First networking event of the year, a perfect person to speak to, and I blew it. Plus, why I’m glad I didn’t finish my to-do list this week.
For the first time this year, I went to a networking event.
Not as a web developer. As an e-commerce analyst. And I wanted to show up that way, present myself that way, have the kinds of conversations that made sense for where I’m trying to go.
What actually happened was something else entirely.
I was a mess.
I couldn’t naturally arrive at conversations that would lead anywhere useful. Couldn’t find the opening. Couldn’t steer things the way I wanted to without it feeling forced. And the most frustrating part, there was one person there who was almost comically perfect to speak to.
A woman who runs a spa. Products are 100% hers, and clients buy them through her Shopify store. That’s it. That’s the exact kind of business I want to work with. And the questions were all there in my head — does she use GA4? How does she track her transactions? Does she rely entirely on the Shopify dashboard, or does she pull data elsewhere? What does she actually know about how her store is performing?
None of it came out.
I ended up diverting the conversation, fumbling around, and eventually drifting away. And I honestly don’t know if I was overthinking it or if she wasn’t interested or if it was something I was doing, I’ve been told I have a low voice, that I mumble, that it makes it hard to follow what I’m saying. A few people have said it’s gotten better. Maybe it has. But in that moment, it didn’t feel like it.
The thing I keep coming back to, though, is that the goal isn’t to walk into a room and immediately sell yourself.
It’s to leave a positive impression. That’s it. Just — be someone worth remembering. Someone worth talking to again.

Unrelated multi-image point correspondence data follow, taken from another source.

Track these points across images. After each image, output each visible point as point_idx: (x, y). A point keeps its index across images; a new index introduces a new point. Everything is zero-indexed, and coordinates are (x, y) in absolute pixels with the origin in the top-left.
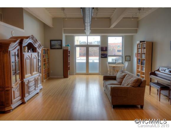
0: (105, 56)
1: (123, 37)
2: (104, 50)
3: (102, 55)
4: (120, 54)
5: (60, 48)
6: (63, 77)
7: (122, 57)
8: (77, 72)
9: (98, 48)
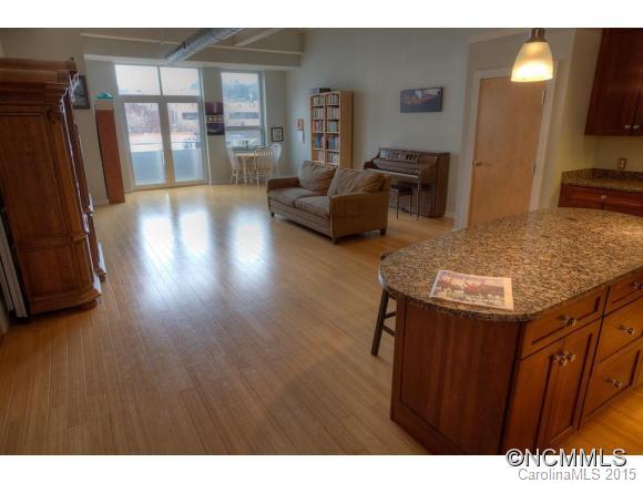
0: (219, 129)
1: (260, 73)
2: (215, 111)
3: (209, 126)
4: (257, 122)
5: (84, 104)
6: (107, 201)
7: (262, 131)
8: (138, 183)
9: (195, 105)
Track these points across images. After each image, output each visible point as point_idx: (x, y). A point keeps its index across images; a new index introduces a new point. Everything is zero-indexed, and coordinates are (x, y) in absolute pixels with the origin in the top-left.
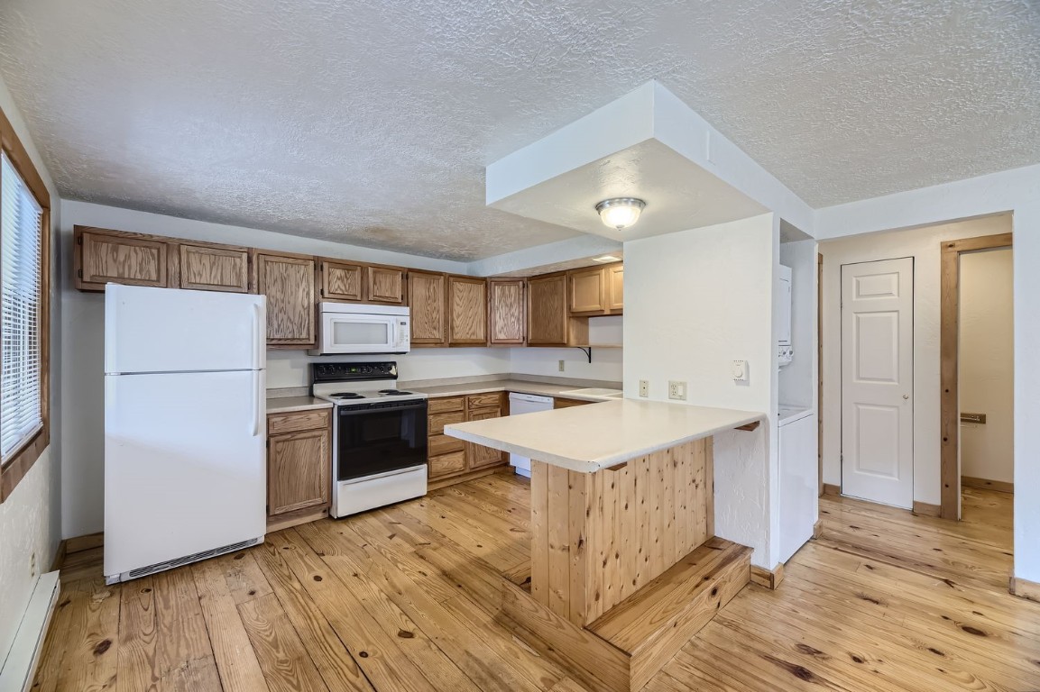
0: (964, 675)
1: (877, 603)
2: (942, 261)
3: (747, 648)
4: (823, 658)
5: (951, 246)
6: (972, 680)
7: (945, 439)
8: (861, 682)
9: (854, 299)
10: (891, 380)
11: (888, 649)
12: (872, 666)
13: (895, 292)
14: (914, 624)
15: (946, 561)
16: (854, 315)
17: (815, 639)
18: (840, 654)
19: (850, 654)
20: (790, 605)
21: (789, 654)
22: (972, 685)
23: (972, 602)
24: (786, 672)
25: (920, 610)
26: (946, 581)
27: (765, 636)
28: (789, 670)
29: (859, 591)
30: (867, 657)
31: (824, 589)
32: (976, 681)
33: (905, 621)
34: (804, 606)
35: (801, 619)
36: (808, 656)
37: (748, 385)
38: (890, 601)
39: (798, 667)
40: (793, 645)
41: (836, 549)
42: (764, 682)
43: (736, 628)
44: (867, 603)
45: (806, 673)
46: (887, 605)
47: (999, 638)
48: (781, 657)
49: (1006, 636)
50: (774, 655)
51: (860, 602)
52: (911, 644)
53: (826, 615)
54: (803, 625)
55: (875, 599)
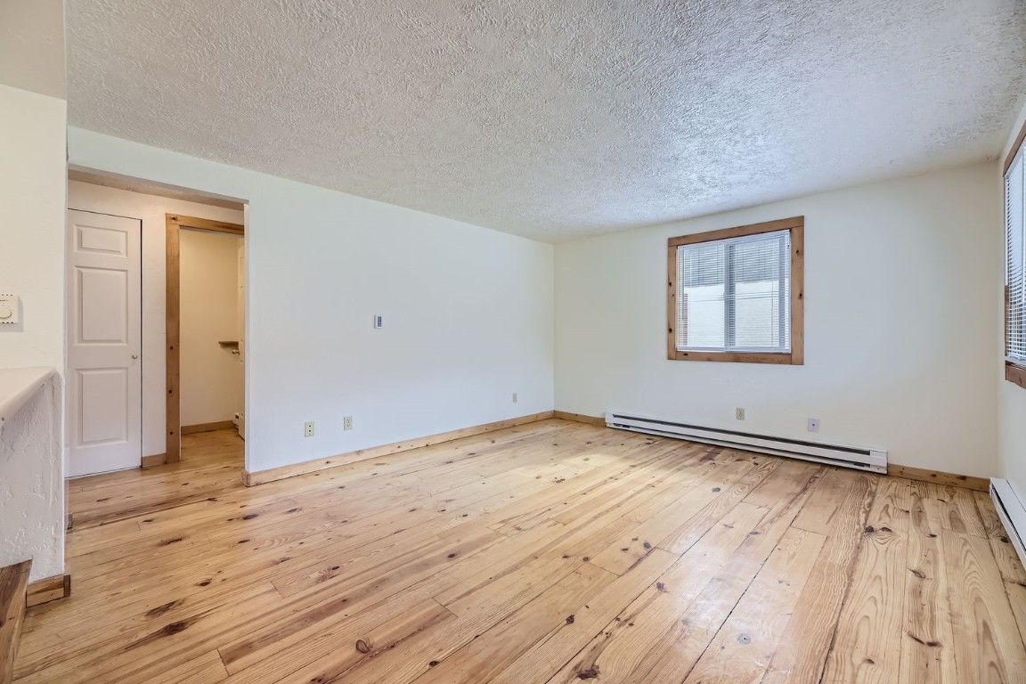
0: (268, 543)
1: (180, 540)
2: (167, 231)
3: (99, 661)
4: (180, 604)
5: (174, 219)
6: (273, 542)
7: (170, 392)
8: (221, 594)
9: (75, 250)
10: (119, 341)
11: (217, 561)
12: (219, 578)
13: (123, 251)
14: (216, 536)
15: (197, 488)
16: (76, 269)
17: (158, 597)
18: (189, 591)
19: (197, 585)
20: (105, 594)
21: (148, 628)
22: (276, 544)
23: (235, 502)
24: (160, 641)
25: (213, 525)
26: (209, 499)
27: (105, 636)
28: (161, 637)
29: (159, 541)
30: (209, 577)
31: (125, 560)
32: (276, 541)
33: (210, 537)
34: (120, 584)
35: (127, 595)
36: (165, 614)
37: (21, 330)
38: (187, 532)
39: (166, 628)
40: (143, 618)
41: (102, 525)
42: (149, 666)
43: (61, 659)
44: (172, 545)
45: (178, 625)
46: (188, 537)
47: (264, 512)
48: (142, 635)
49: (266, 509)
50: (134, 640)
51: (167, 547)
52: (226, 548)
53: (149, 576)
54: (136, 598)
55: (176, 538)
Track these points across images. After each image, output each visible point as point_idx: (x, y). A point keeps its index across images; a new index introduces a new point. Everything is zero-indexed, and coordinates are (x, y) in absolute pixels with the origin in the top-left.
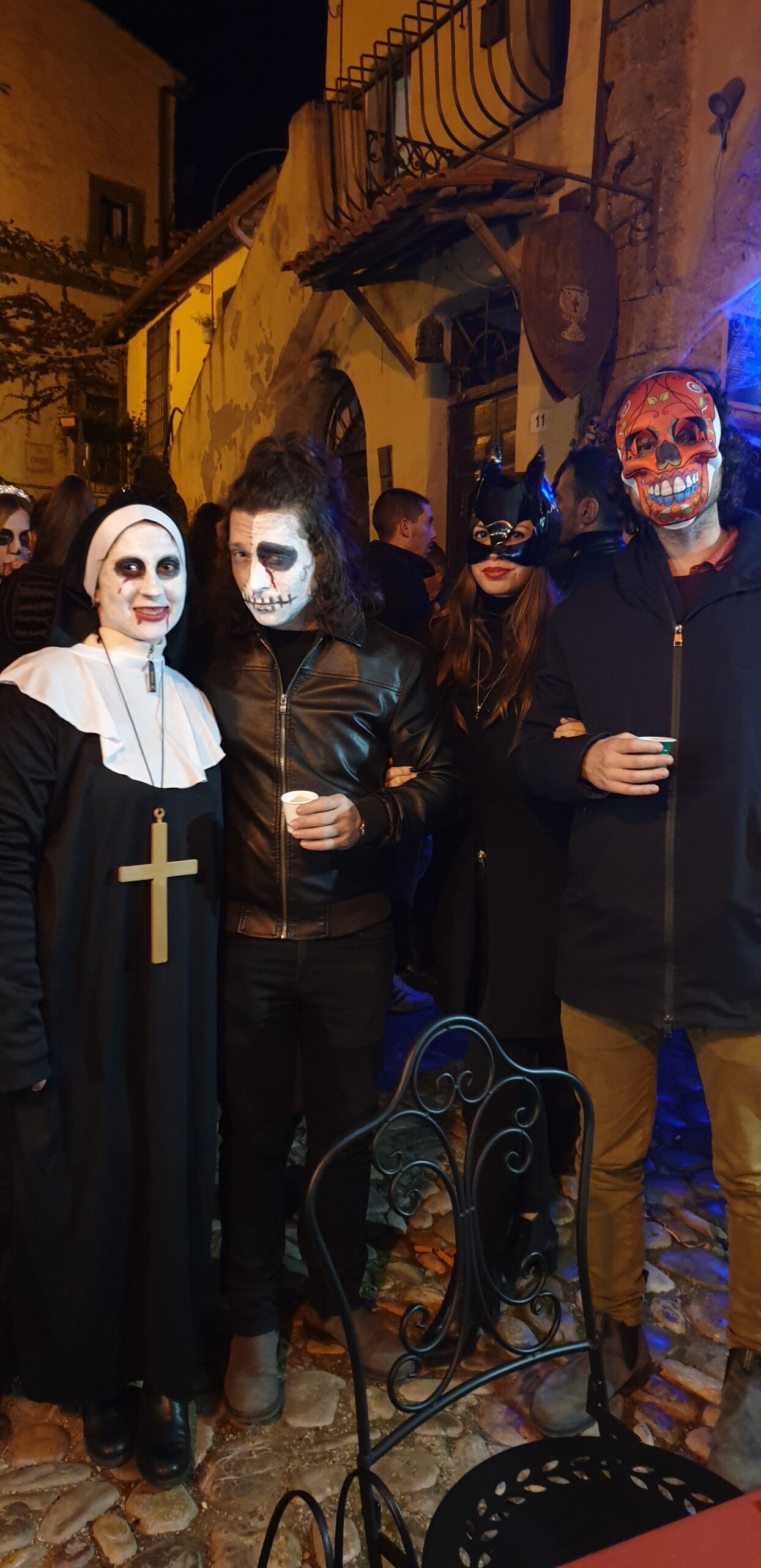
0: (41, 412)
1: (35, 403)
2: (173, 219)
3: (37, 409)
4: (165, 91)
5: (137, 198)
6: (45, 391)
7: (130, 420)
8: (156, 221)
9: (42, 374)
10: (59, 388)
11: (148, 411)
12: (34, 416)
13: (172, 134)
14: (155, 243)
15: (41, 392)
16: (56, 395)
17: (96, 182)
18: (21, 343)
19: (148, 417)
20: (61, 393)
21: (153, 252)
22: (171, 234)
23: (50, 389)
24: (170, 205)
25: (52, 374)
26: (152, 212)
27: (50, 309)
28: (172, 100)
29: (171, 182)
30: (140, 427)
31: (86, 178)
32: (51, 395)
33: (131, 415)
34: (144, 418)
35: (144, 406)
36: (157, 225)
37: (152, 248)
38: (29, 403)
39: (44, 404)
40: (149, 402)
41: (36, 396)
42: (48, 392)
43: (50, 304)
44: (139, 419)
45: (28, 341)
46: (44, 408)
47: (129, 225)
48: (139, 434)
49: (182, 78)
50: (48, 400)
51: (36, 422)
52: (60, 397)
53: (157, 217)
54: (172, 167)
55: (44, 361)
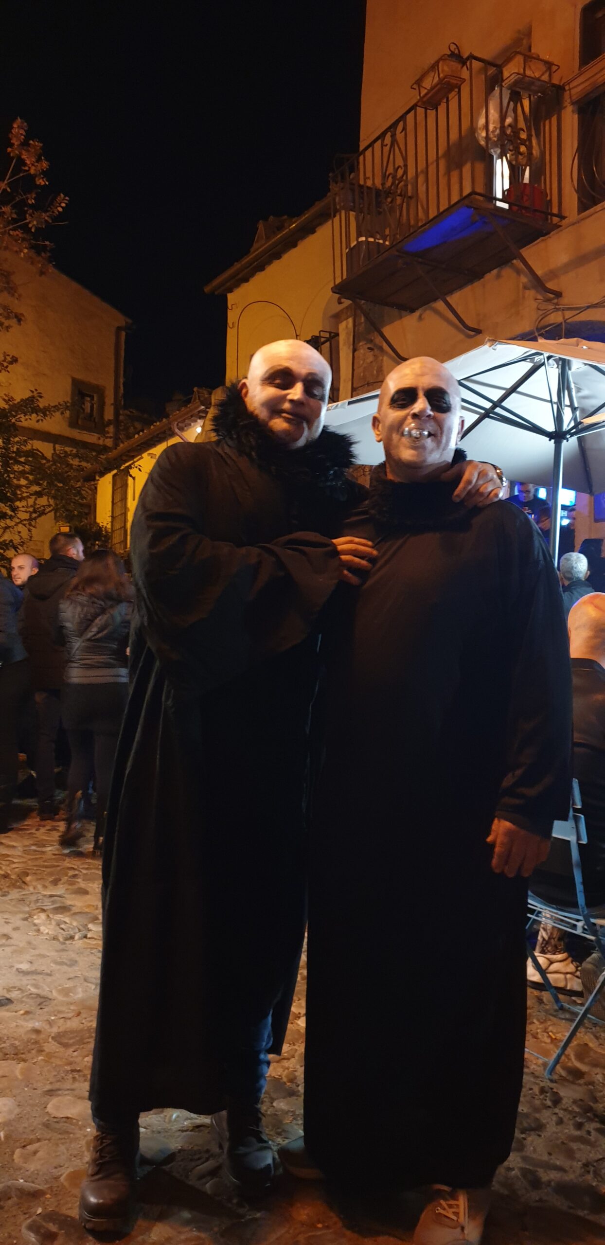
0: (37, 521)
1: (34, 515)
2: (122, 403)
3: (35, 519)
4: (119, 329)
5: (100, 391)
6: (40, 508)
7: (100, 527)
8: (112, 404)
9: (39, 497)
10: (49, 506)
11: (112, 522)
12: (33, 523)
13: (123, 353)
14: (111, 417)
15: (38, 508)
16: (47, 510)
17: (75, 383)
18: (27, 479)
19: (112, 525)
20: (50, 509)
21: (110, 422)
22: (121, 412)
23: (44, 506)
24: (121, 395)
25: (44, 497)
26: (110, 399)
27: (45, 458)
28: (123, 334)
29: (122, 380)
30: (106, 532)
31: (70, 380)
32: (44, 510)
33: (101, 525)
34: (109, 526)
35: (110, 519)
36: (112, 407)
37: (109, 420)
38: (30, 515)
39: (39, 516)
40: (113, 517)
41: (35, 511)
42: (42, 508)
43: (45, 455)
44: (106, 527)
45: (31, 477)
46: (39, 518)
47: (95, 409)
48: (105, 536)
49: (130, 321)
50: (43, 513)
51: (34, 527)
52: (50, 511)
53: (112, 401)
54: (122, 372)
55: (40, 489)
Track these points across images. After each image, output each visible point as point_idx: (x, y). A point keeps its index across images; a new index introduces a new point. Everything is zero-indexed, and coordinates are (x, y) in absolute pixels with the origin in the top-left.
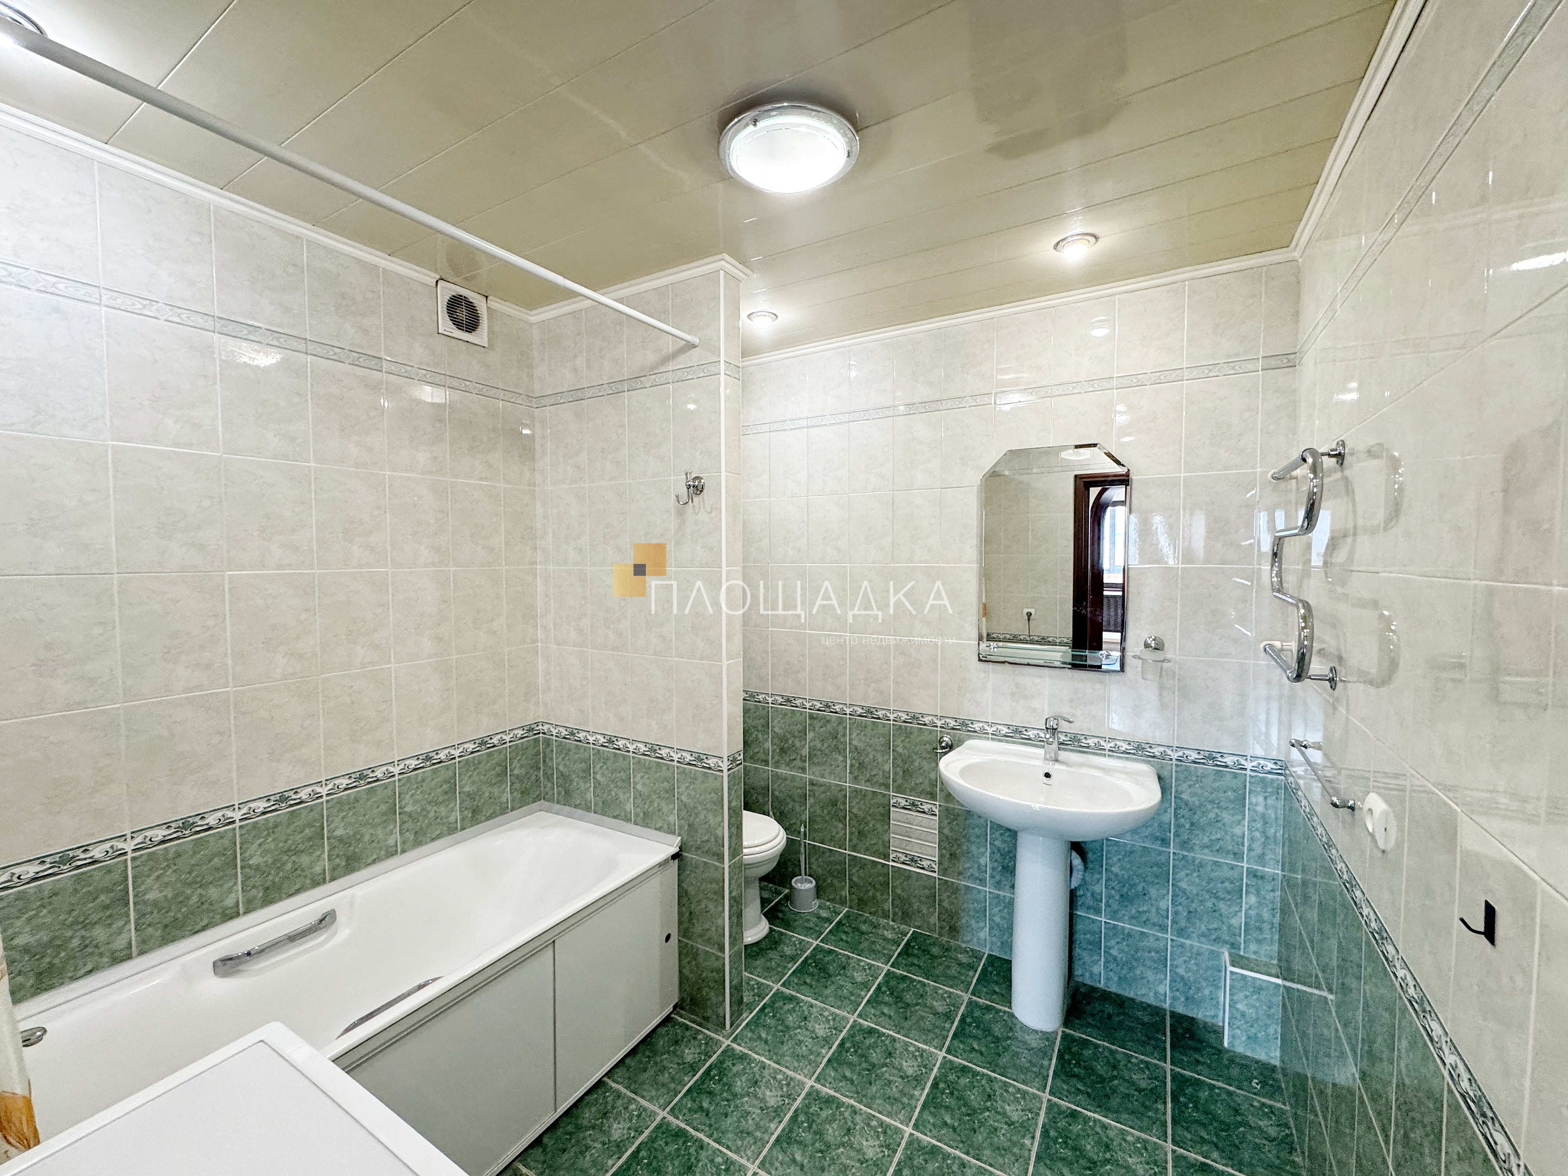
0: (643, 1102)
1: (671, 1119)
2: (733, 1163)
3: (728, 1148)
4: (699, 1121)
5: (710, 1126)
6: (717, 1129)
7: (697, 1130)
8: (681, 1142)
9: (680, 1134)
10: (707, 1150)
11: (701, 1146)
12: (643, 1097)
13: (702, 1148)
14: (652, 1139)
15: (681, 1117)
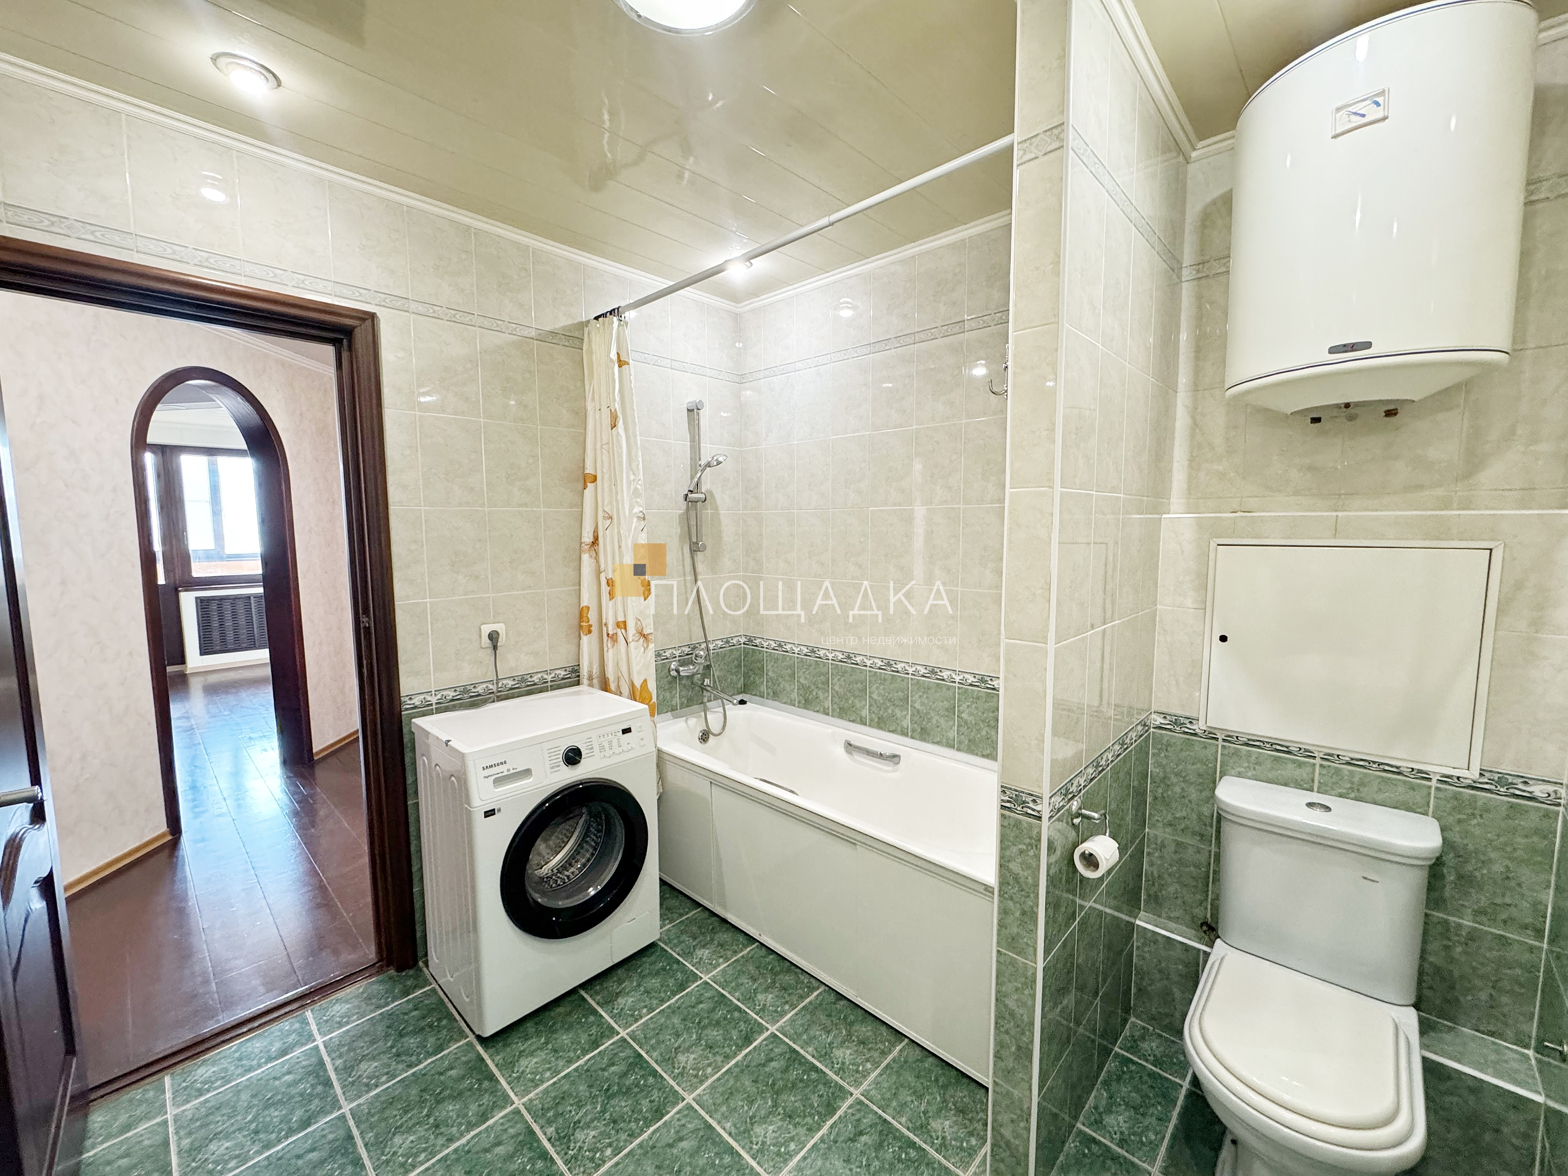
0: (873, 1075)
1: (850, 1101)
2: (786, 1162)
3: (804, 1158)
4: (843, 1130)
5: (835, 1142)
6: (829, 1148)
7: (831, 1127)
8: (820, 1109)
9: (831, 1109)
10: (806, 1135)
11: (811, 1130)
12: (881, 1075)
13: (809, 1130)
14: (828, 1083)
15: (850, 1111)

And I don’t think I did that, at least not with the people I wanted to.
But I also know the only way to get comfortable in those situations is to keep putting myself in them. This was the first one. It won’t be the last. And I’ll be better at it than I was this week, even if only slightly.
Separately, frustration has been sitting with me the last few days.
Not the heavy kind. More the kind that comes from knowing you didn’t do something you said you would, and knowing the reason wasn’t time, it was that you didn’t make time. There’s a difference, and I know which one it was.
I’ve been building a habit of cutting out specific time for specific tasks. Trying not to fall into rabbit holes before the work is done. Every Sunday, I map out the week. And this week I didn’t follow through on everything because I got pulled deep into a new platform I’ve been experimenting with, spent way longer on it than I planned, and some things on the list didn’t get done.
Here’s the thing, though, I’m not upset about it.
The rabbit hole had a point. It’s going to be useful. I know that. And the things I didn’t get to this week aren’t gone, they’re just shifted. So as much as the frustration is real, so is the fact that where I ended up wasn’t wasted time. It just wasn’t the time I planned for.
Sometimes the detour is the work.
Until next time — ponder this:
Are you leaving rooms with people thinking about you, or just leaving?